A pantry? Our house is so small we don’t have room to change our minds. Anyway, when I think of a pantry, I’m not thinking of places to store food. To me, a pantry is for people who aspire to be someone else – those who bake their own bread – rather than the person they actually are – those who buy party boxes of crisps for themselves. I’m much closer to the latter.

Walk-in pantry

Since the topic was first mentioned, every time something can’t be found in the kitchen the lack of a walk-in pantry is blamed. Apparently, all problems will be solved when this pantry miraculously materialises and somehow finds space to exist in a house where the kitchen table is just over a metre square. We did the sums. Measurements, not cost. I felt the idea could be killed off quicker in feet and inches.

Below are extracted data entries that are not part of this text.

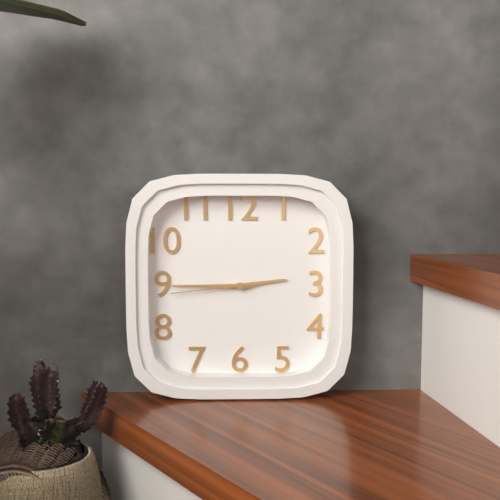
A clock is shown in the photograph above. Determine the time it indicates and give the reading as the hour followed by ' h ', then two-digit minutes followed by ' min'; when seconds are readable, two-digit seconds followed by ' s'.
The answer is 2 h 45 min 44 s
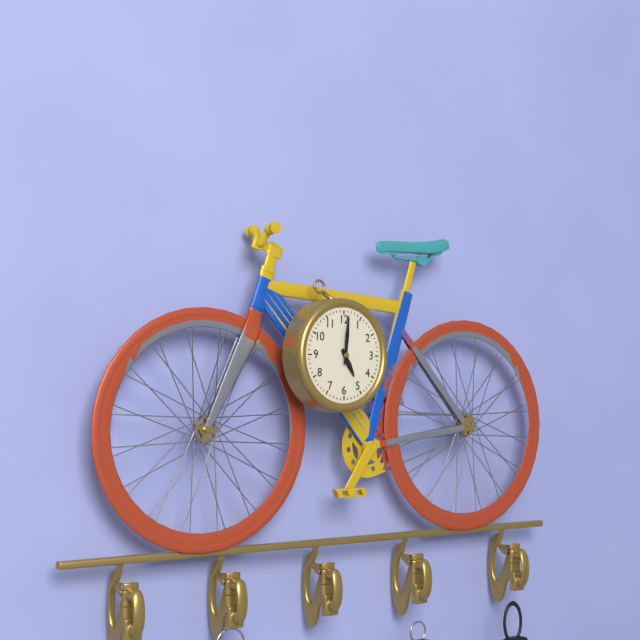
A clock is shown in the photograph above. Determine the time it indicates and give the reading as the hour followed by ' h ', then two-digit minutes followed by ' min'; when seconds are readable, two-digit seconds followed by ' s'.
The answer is 5 h 01 min
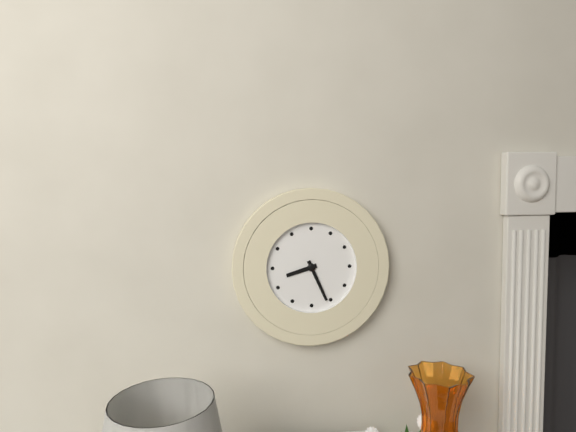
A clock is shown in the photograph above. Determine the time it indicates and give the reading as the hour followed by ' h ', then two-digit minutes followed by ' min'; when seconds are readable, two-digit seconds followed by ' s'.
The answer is 8 h 26 min
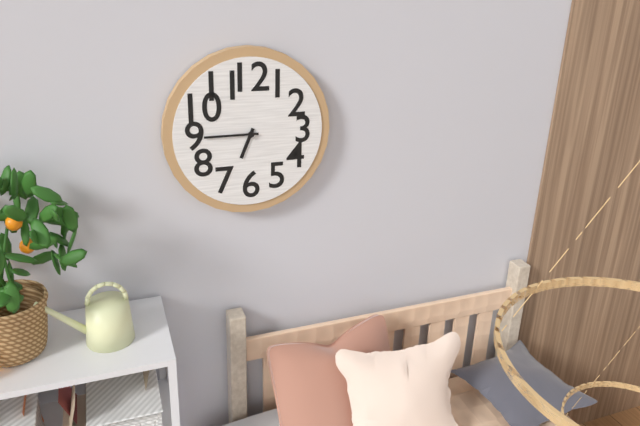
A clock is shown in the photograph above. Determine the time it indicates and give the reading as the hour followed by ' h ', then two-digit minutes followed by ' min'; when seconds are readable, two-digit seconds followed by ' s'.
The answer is 6 h 45 min
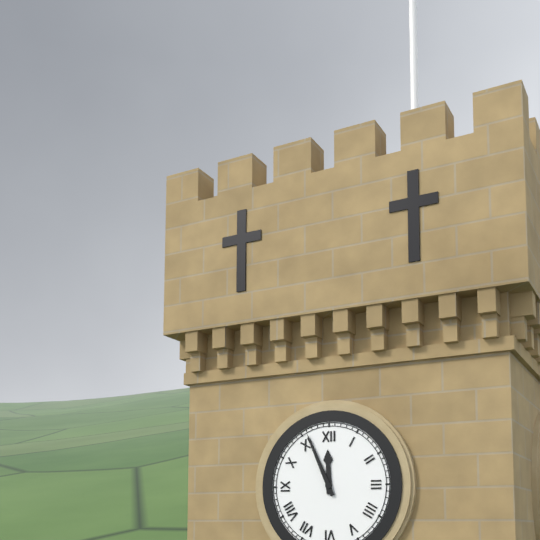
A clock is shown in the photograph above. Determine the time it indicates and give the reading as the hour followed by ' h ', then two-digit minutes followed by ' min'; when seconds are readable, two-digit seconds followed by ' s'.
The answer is 11 h 56 min
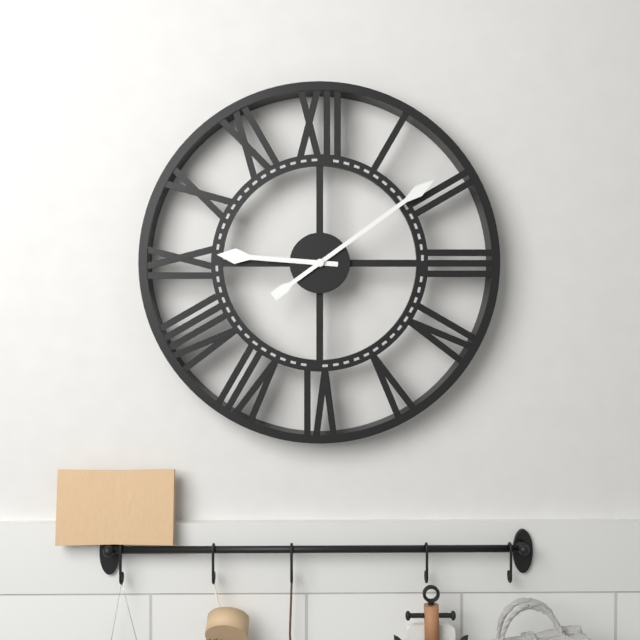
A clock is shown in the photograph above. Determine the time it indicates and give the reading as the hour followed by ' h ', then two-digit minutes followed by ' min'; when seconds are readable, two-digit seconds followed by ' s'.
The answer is 9 h 09 min
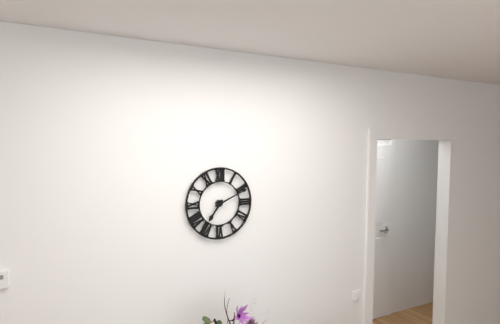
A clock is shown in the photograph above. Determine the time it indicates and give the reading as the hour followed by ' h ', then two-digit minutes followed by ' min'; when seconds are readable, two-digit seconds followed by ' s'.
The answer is 7 h 11 min
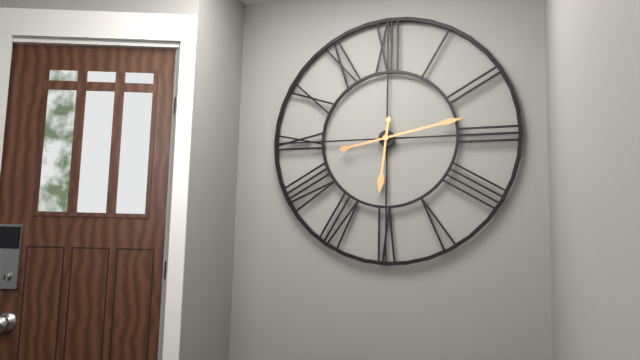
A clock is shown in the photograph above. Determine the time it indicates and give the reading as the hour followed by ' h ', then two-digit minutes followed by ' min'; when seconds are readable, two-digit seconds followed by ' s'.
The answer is 6 h 13 min
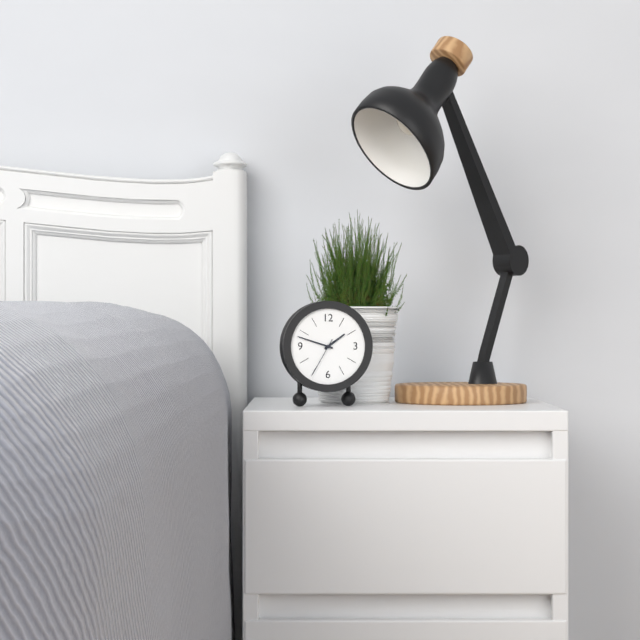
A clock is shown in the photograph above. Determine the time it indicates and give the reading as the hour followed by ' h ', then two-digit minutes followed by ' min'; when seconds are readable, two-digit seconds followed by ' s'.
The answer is 1 h 48 min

I’m not against a walk-in pantry. In fact, I have definitely dreamed of walking into a room and being surrounded by food. But I said no, it just wasn’t practical. My wife said yes.

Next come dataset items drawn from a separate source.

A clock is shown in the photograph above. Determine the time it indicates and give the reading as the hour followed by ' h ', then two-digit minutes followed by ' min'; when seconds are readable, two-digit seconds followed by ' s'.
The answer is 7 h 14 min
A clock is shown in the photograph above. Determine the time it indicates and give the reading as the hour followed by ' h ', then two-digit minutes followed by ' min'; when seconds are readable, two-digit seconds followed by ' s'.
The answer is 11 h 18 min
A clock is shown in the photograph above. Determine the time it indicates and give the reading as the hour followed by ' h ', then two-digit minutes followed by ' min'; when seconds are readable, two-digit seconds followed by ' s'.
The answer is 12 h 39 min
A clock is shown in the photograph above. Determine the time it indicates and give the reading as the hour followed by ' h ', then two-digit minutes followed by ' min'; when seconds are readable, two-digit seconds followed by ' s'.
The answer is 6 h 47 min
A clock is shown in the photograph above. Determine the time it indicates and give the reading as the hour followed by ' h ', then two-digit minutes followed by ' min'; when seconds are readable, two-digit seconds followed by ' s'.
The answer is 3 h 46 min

So we’re getting a pantry.

Is it really needed? No. Is it useful? If it’s located near where the food is prepared, everything in it can be seen at a glance, and products can be reached and removed without moving 10 other things, then, well, yes, it’s more than useful. Shelves, at various heights, suitable for everything from a spice rack to large cereal boxes, from cook books to the food mixer.

It’ll be a revolution for the normal state of play in this house. And there’s one reason accommodating it in this house is possible – the space for it will be kept to an absolute minimum. No deep shelves. Everything in the pantry should be visible. Two tins of beans my wife said, when the builder asked about the width of the shelves.

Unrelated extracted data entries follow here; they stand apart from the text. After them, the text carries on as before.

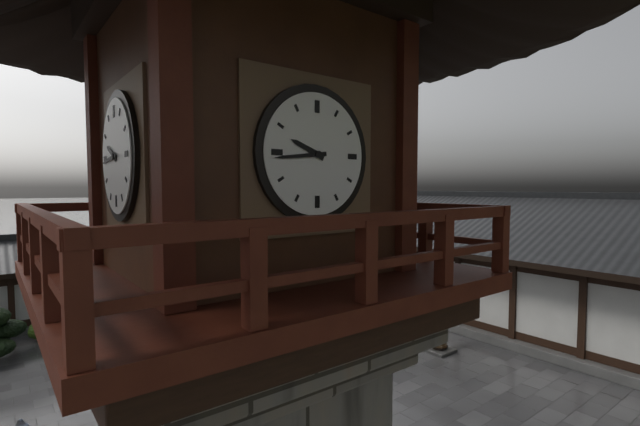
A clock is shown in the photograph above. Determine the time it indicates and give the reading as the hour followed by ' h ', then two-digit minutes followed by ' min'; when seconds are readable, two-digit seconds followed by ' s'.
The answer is 9 h 44 min
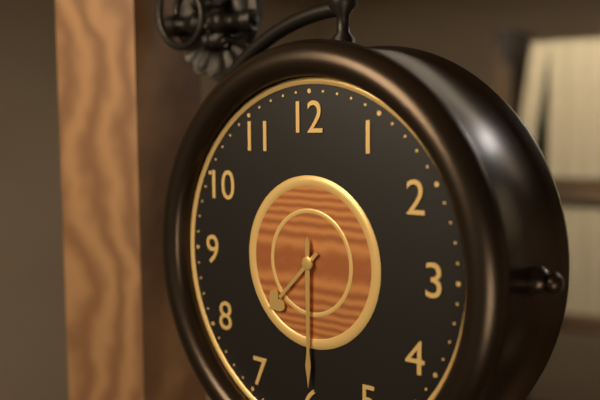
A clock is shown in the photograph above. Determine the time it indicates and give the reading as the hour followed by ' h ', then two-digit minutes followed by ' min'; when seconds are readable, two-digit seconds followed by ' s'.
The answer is 7 h 30 min
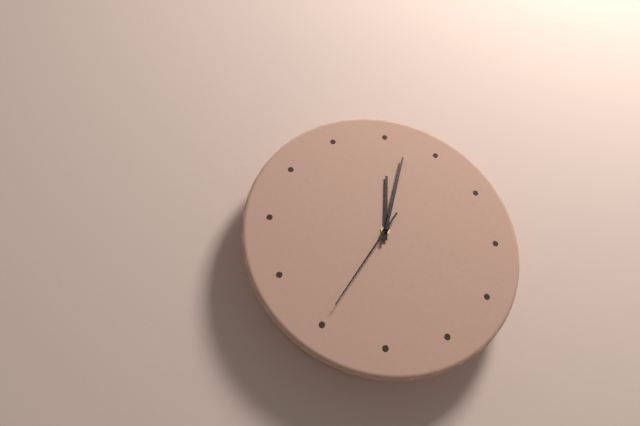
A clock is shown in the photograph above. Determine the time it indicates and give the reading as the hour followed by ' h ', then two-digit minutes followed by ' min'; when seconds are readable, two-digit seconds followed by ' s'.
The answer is 12 h 02 min 35 s
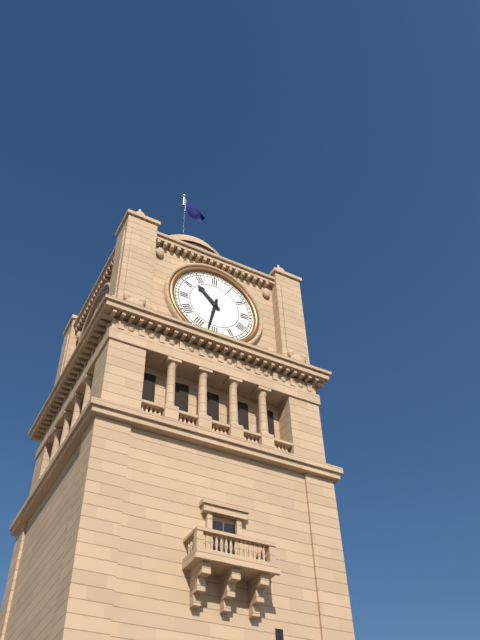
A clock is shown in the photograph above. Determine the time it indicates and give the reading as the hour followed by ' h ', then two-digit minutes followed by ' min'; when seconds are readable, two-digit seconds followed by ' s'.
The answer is 10 h 32 min
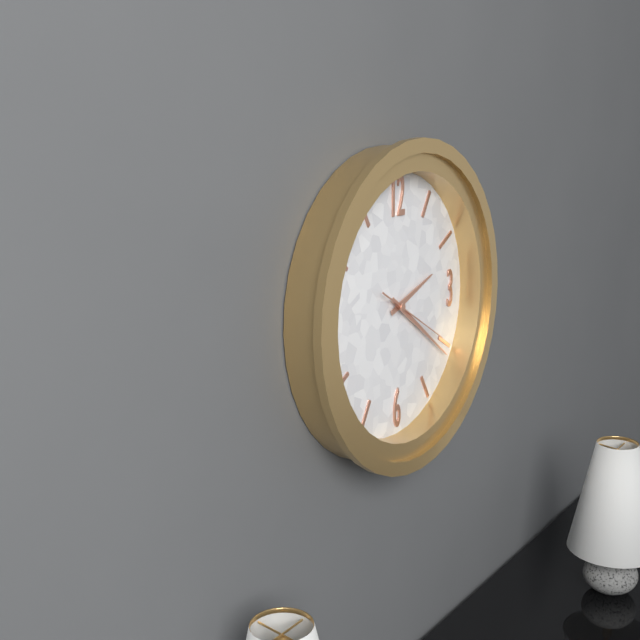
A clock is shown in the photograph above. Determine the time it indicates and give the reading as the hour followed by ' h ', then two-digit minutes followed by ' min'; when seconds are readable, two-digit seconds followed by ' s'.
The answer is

After consulting a local expert, friends (and Google), the popular view was the pantry should have an aisle of about 110cm-120cm, with 40cm shelves on each side. So about 2m of total width. Not possible.

“Could you live with 130cm, 20cm shelves on each side and 90cm aisle?” I asked.

“So you’re not planning to walk down it?” my wife responded.

Mean.

Anyway, we’re getting a pantry. It’ll be 1.3m wide.